4 Ways to Shorten Your Hiring Cycle and Secure Top Talent

Shortening your hiring cycle doesn’t have to mean cutting corners or settling for talent that’s less than the best.

Chris Beckage

With unemployment at its lowest rate in nearly 50 years, businesses are facing new challenges when it comes to finding and recruiting qualified talent. Fewer Americans are actively seeking out new opportunities, and competition for top talent is on the rise. Employers are looking more closely at the candidate experience they provide in an effort to make the hiring process more accessible, communicative and efficient.

Speed is a critical part of the equation, for jobseekers and employers alike—particularly when it comes to manufacturing, logistics and retail jobs. Businesses usually want to get new hires in the door as quickly as possible and candidates—who may be in conversations with multiple organizations—don’t want to be left hanging.

Shortening your hiring cycle doesn’t have to mean cutting corners or settling for talent that’s less than the best. Here are four tips to consider:

1.   When you find the right candidate, act quickly.

In today’s job market, candidates sit in the driver’s seat. That means the person you just interviewed—the one whose experience lines up nicely with the job description and who your team really likes—might already be entertaining offers from other prospective employers. So when a great candidate comes along, keep the process moving.

If you want to extend an offer but are still pulling together paperwork or waiting on final sign off from management, continue communicating with the candidate so they know where they stand. You never want to leave a candidate in the dark. Don’t be afraid to broach the topic directly and ask if the person is speaking or negotiating with any other companies.

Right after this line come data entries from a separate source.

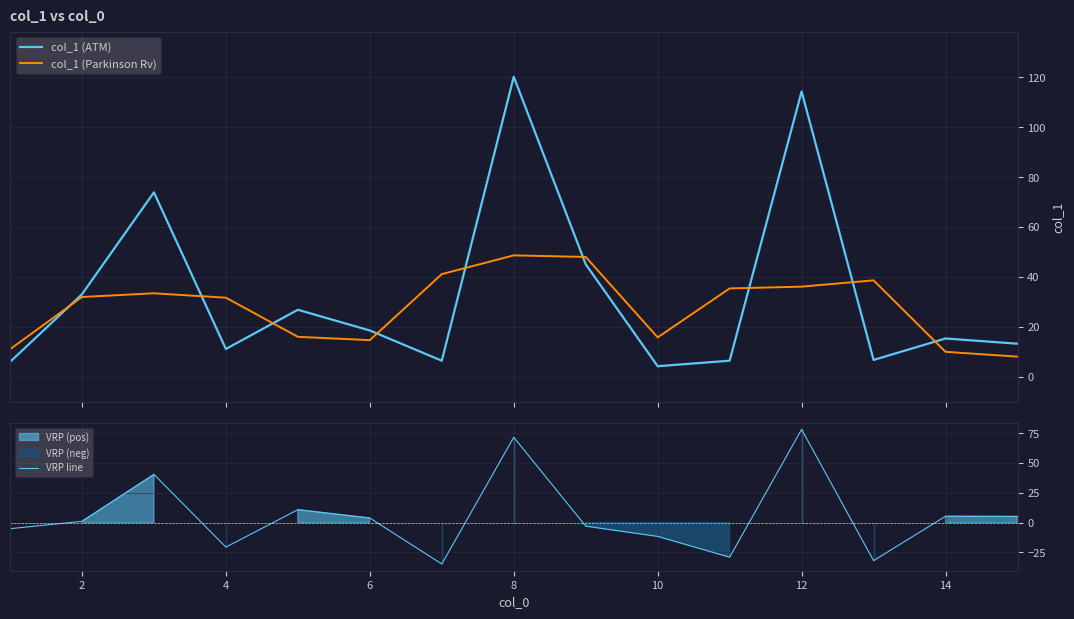

How many intersections are there between VRP line and col_1 (Parkinson Rv)?

6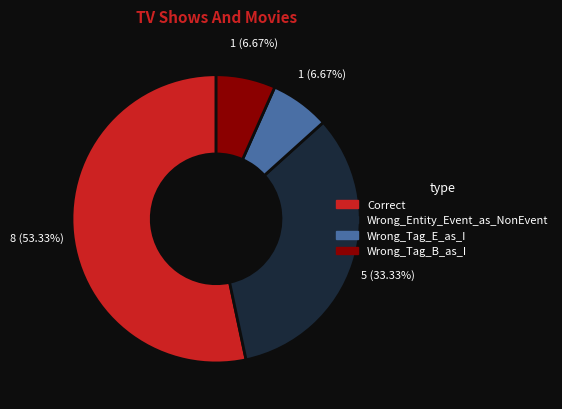

Does Wrong_Tag_E_as_I account for over 50% of the chart?

No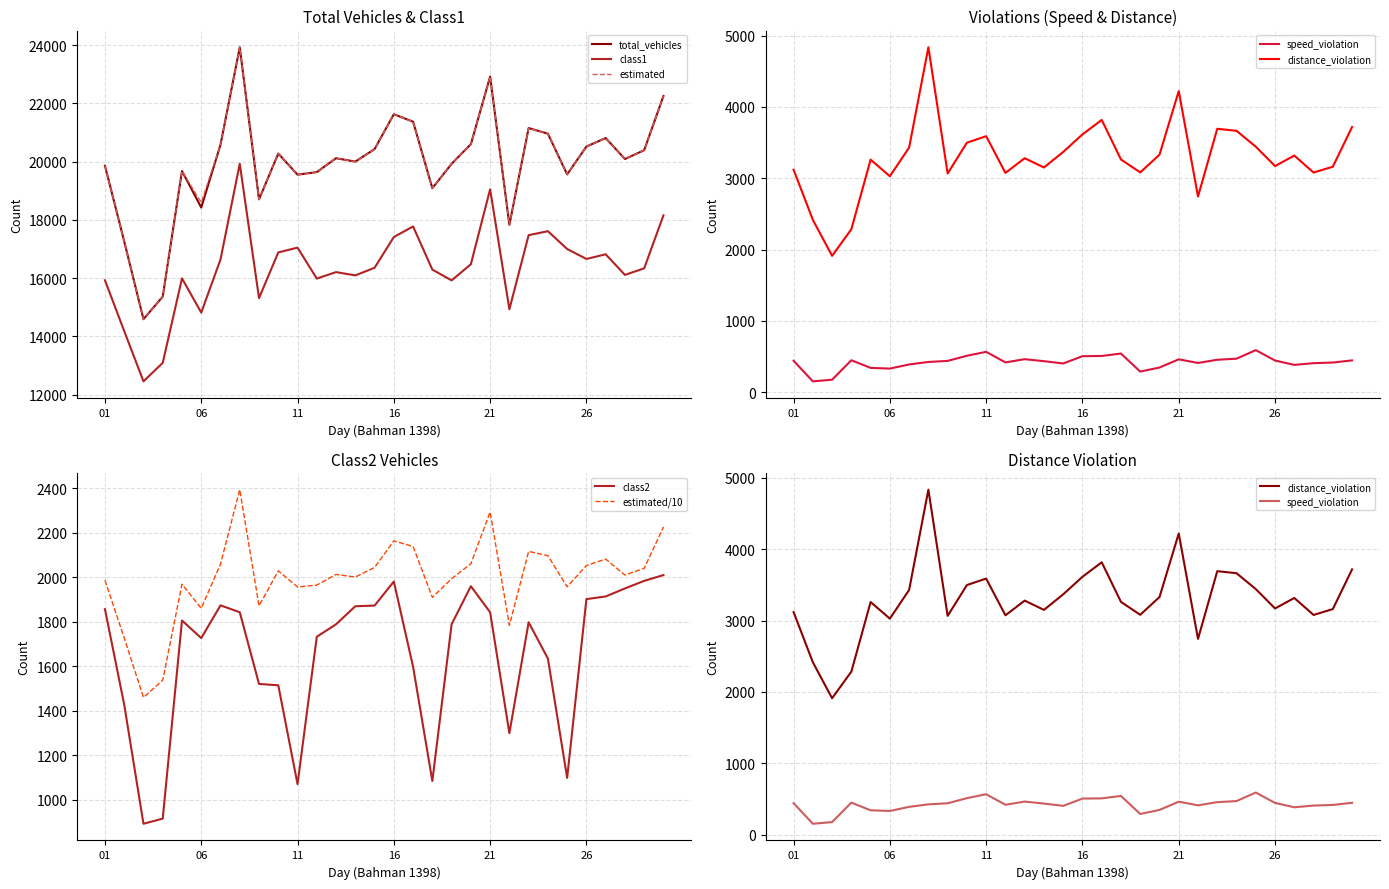

What is the difference between the second highest and minimum values in the class2 series?

1091.0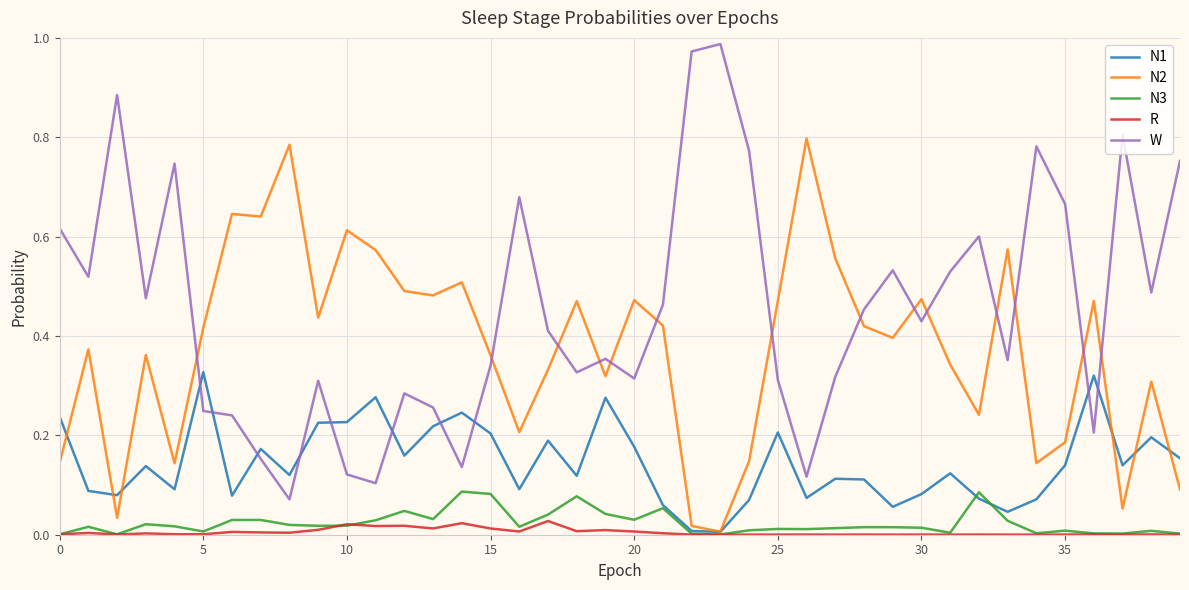

In N1, how many points are lower than both neighbors (excluding endpoints)?

12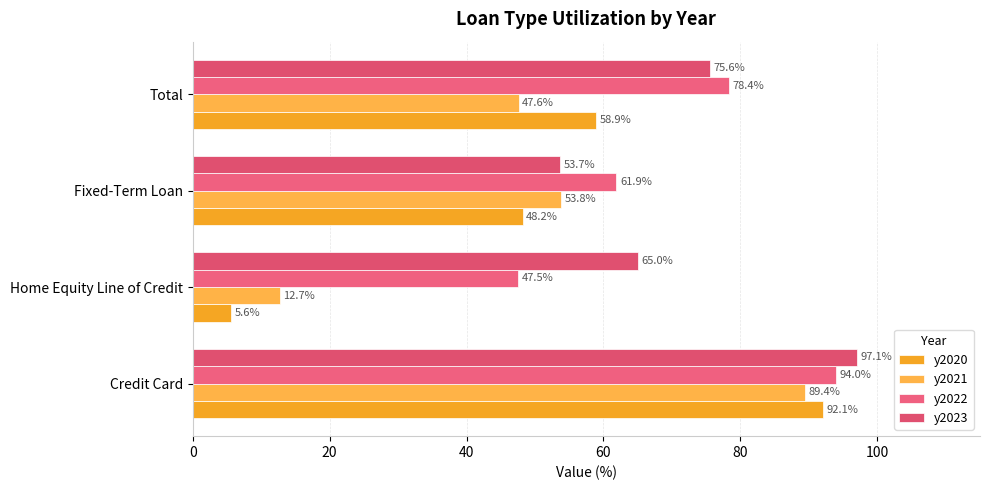

At how many categories does at least one series exceed 51?

4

2.    Be strategic with technology and automation.

While technology is creating new efficiencies throughout the recruitment lifecycle, some parts of the hiring process still require a personal touch. Innovative screening assessments are giving us more insights into jobseekers’ skillsets, attitudes and work styles, but face-to-face interviews—either in-person or by video—remain critically important. When it comes to gauging candidate fit and proficiency, technology can complement and enhance the work recruiters and hiring managers are doing but shouldn’t replace their efforts completely.

Other steps in the hiring process do make sense to automate. Moving your onboarding processes online, for example, can improve the candidate experience and give back bandwidth to internal resources—so they can spend more time finding and screening candidates and less time digging out from under a mountain of paperwork.

3.    Expedite your screening process by utilizing panel style interviews.

We know that interviews are still important—but an interview process that’s too prolonged might make you miss out a great hire. Bringing back a candidate week after week for one-on-one interviews is time consuming and burdensome, not only for the job seeker but for your internal resources, as well. One way to tighten up the timeline is conducting panel style interviews whenever possible.

Panel interviews have other benefits beyond time savings. When multiple stakeholders interview a candidate at the same time, it can provide a more objective and holistic view of the individual. A colleague might pick up on something that others didn’t or ask a telling question that you previously hadn’t thought to.

4.    Make internal communication a priority.

Delays during the hiring lifecycle are often the result of poor communication among internal stakeholders. Put processes in place to ensure key team members are sharing their feedback on candidates in a timely manner. Remember, you may have knowledge about the candidate that your colleagues do not. If a candidate tells you they’re expecting to receive an offer from another company within the next couple days, relay that information to your internal decision makers so they understand the sense of urgency.